If you need it, I've made a helpful script to open the most recent Arduino build as Assembly in a text editor (for OSX, but it's adaptable to other *nixen). I find that reading the Assembler really helps to understand the way the compiler "thinks."

#!/usr/bin/env bash
#
# marlindump
#
# Dump and view Marlin's object output in Assembler
#

OBJDUMP="`which avr-objdump`"
TEMPFIND="/var/folders/*/*/T/*.tmp"
HOME=`echo ~`
DEST="$HOME/Desktop/scratch"

MARNAME=Marlin.ino
ELFNAME=$MARNAME.elf
HEXNAME=$MARNAME.hex

MARLIN_ELF=$(find $TEMPFIND -name $ELFNAME)
MARLIN_HEX=$(find $TEMPFIND -name $HEXNAME)

if [[ -z $MARLIN_ELF ]]; then
  echo "`basename $0`: No 'Marlin.ino.elf' found." 1>&2 ; exit 1
fi

SIZE=`stat -f%z "$MARLIN_HEX"`
DATE=`ls -la "$MARLIN_ELF" | awk '{ print $6 " " $7 " " $8 }'`

echo "Dumping build from $DATE ($SIZE)"

mkdir -p "$DEST"

"$OBJDUMP" -S "$MARLIN_ELF" >"$DEST/marlin.a" && subl "$DEST/marlin.a"
Roxy-3D commented 8 years ago

If you need it, I've made a helpful script to open the most recent Arduino build as Assembly in a text editor (for OSX, but it's adaptable to other *nixen).
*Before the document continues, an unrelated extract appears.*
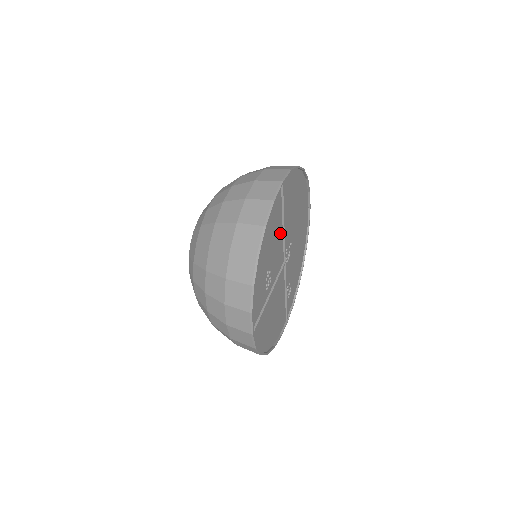
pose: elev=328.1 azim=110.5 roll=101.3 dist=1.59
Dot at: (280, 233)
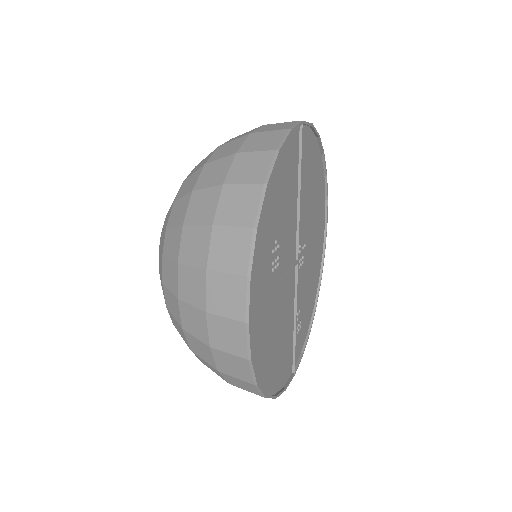
Dot at: (294, 204)
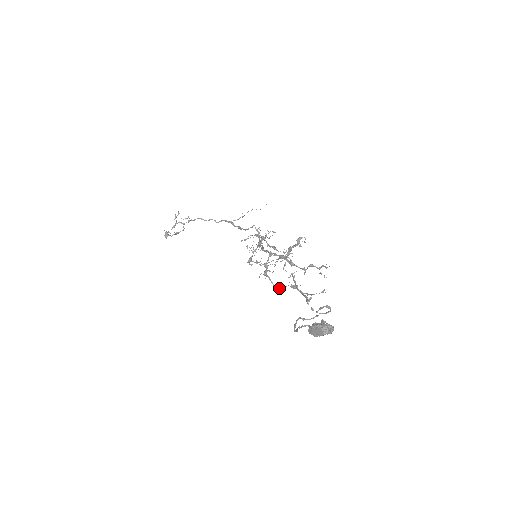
I find that reading the Assembler really helps to understand the way the compiler "thinks."

I wish I had this for Windows. I'm re-ordering a lot of floating point calculations to speed things up. But I don't have enough knowledge about how expensive the calls to calc_z0() are. And I need to see how much (if anything) I'm saving by indexing into an array to get the coordinate of a Mesh Index instead of doing a multiply and add.
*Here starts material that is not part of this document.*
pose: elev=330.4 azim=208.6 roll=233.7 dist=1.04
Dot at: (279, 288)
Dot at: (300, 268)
Maybe I'll see if I can do these commands by hand. What I really would like are the --ii files that mix the comments with the assembly.

thinkyhead commented 8 years ago

Windows, by failing to be a Unix or variant, is a bit of a barrier to deeper collaboration. The *nix shell is such a vital thing. We get all the GNU built-in, and the window system is really just a "thin layer" over all that power.